**PROBLEM REQUIREMENTS**
The expected response is a copy of every line in the entries below that includes the word "index".

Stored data
══════

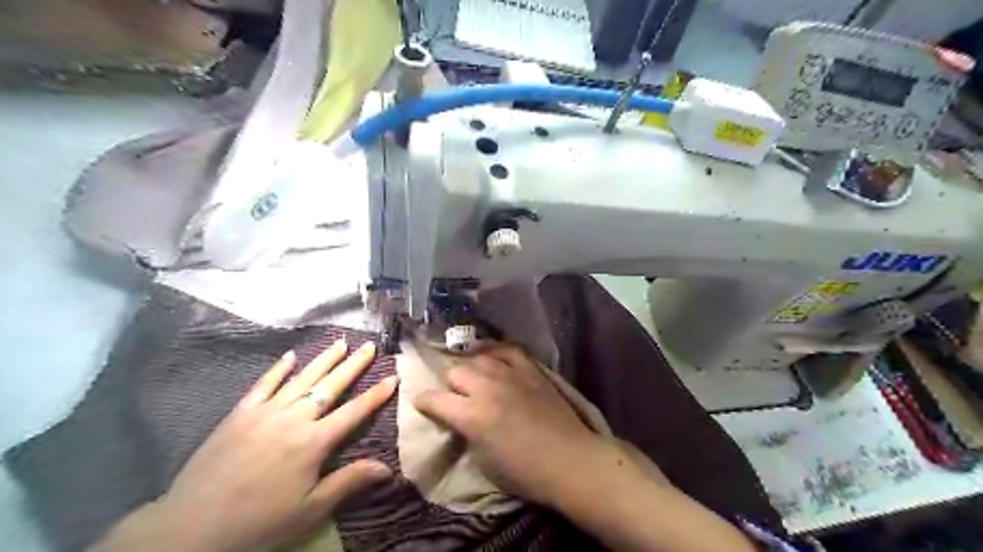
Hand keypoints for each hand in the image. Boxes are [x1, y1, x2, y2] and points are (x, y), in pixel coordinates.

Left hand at [150, 340, 394, 551]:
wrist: (190, 528)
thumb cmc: (259, 521)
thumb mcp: (310, 509)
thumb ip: (349, 482)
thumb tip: (388, 468)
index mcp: (314, 442)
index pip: (354, 412)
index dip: (376, 395)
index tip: (394, 377)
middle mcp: (294, 419)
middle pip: (330, 386)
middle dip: (353, 365)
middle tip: (369, 346)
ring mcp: (265, 412)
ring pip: (301, 378)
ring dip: (323, 359)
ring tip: (340, 342)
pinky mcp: (239, 414)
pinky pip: (263, 384)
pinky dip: (278, 369)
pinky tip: (291, 355)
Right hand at [413, 345, 612, 507]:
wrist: (569, 460)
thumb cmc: (524, 472)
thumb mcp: (482, 461)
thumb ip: (466, 432)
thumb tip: (459, 418)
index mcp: (472, 415)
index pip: (434, 399)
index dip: (424, 402)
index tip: (423, 405)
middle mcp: (487, 388)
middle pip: (455, 372)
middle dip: (450, 386)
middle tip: (458, 399)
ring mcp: (510, 374)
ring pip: (477, 358)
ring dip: (472, 370)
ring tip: (477, 380)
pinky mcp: (530, 369)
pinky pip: (506, 349)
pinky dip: (495, 353)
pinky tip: (493, 358)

══════

**OUTPUT BELOW**
index mcp: (314, 442)
index pip: (354, 412)
index dip: (376, 395)
index tip: (394, 377)
index mcp: (472, 415)
index pip: (434, 399)
index dip: (424, 402)
index tip: (423, 405)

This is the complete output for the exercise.